_WHAT IS EXPECTED_
Output every line of the records below as a numbered list, skipping any blank lines.

Saved entries
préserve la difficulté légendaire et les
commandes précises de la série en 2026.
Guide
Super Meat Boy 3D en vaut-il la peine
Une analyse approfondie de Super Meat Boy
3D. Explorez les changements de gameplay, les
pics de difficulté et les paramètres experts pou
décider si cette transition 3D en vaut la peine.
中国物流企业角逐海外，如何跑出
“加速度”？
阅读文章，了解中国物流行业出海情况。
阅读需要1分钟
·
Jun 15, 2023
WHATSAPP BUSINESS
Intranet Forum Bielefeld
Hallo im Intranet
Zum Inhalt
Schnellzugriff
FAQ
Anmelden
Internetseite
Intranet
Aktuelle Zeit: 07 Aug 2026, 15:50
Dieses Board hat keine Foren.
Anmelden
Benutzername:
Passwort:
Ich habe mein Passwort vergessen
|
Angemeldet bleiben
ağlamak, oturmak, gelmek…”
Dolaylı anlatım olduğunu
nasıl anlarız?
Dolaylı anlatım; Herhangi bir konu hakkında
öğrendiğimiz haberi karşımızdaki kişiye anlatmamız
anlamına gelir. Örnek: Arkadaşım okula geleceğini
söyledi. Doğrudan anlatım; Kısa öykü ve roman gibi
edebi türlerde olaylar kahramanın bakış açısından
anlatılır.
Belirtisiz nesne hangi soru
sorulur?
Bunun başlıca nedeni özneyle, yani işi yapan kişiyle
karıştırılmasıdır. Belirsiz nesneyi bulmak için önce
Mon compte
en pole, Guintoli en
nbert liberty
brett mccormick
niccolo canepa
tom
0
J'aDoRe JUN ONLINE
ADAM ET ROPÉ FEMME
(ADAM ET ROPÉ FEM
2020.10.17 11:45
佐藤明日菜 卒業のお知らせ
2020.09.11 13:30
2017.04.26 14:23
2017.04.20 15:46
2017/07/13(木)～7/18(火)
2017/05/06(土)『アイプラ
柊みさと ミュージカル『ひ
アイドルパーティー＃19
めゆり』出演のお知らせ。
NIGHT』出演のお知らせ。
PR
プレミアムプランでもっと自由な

_ANSWER AREA_
1. préserve la difficulté légendaire et les
2. commandes précises de la série en 2026.
3. Guide
4. Super Meat Boy 3D en vaut-il la peine
5. Une analyse approfondie de Super Meat Boy
6. 3D. Explorez les changements de gameplay, les
7. pics de difficulté et les paramètres experts pou
8. décider si cette transition 3D en vaut la peine.
9. 中国物流企业角逐海外，如何跑出
10. “加速度”？
11. 阅读文章，了解中国物流行业出海情况。
12. 阅读需要1分钟
13. ·
14. Jun 15, 2023
15. WHATSAPP BUSINESS
16. Intranet Forum Bielefeld
17. Hallo im Intranet
18. Zum Inhalt
19. Schnellzugriff
20. FAQ
21. Anmelden
22. Internetseite
23. Intranet
24. Aktuelle Zeit: 07 Aug 2026, 15:50
25. Dieses Board hat keine Foren.
26. Anmelden
27. Benutzername:
28. Passwort:
29. Ich habe mein Passwort vergessen
30. |
31. Angemeldet bleiben
32. ağlamak, oturmak, gelmek…”
33. Dolaylı anlatım olduğunu
34. nasıl anlarız?
35. Dolaylı anlatım; Herhangi bir konu hakkında
36. öğrendiğimiz haberi karşımızdaki kişiye anlatmamız
37. anlamına gelir. Örnek: Arkadaşım okula geleceğini
38. söyledi. Doğrudan anlatım; Kısa öykü ve roman gibi
39. edebi türlerde olaylar kahramanın bakış açısından
40. anlatılır.
41. Belirtisiz nesne hangi soru
42. sorulur?
43. Bunun başlıca nedeni özneyle, yani işi yapan kişiyle
44. karıştırılmasıdır. Belirsiz nesneyi bulmak için önce
45. Mon compte
46. en pole, Guintoli en
47. nbert liberty
48. brett mccormick
49. niccolo canepa
50. tom
51. 0
52. J'aDoRe JUN ONLINE
53. ADAM ET ROPÉ FEMME
54. (ADAM ET ROPÉ FEM
55. 2020.10.17 11:45
56. 佐藤明日菜 卒業のお知らせ
57. 2020.09.11 13:30
58. 2017.04.26 14:23
59. 2017.04.20 15:46
60. 2017/07/13(木)～7/18(火)
61. 2017/05/06(土)『アイプラ
62. 柊みさと ミュージカル『ひ
63. アイドルパーティー＃19
64. めゆり』出演のお知らせ。
65. NIGHT』出演のお知らせ。
66. PR
67. プレミアムプランでもっと自由な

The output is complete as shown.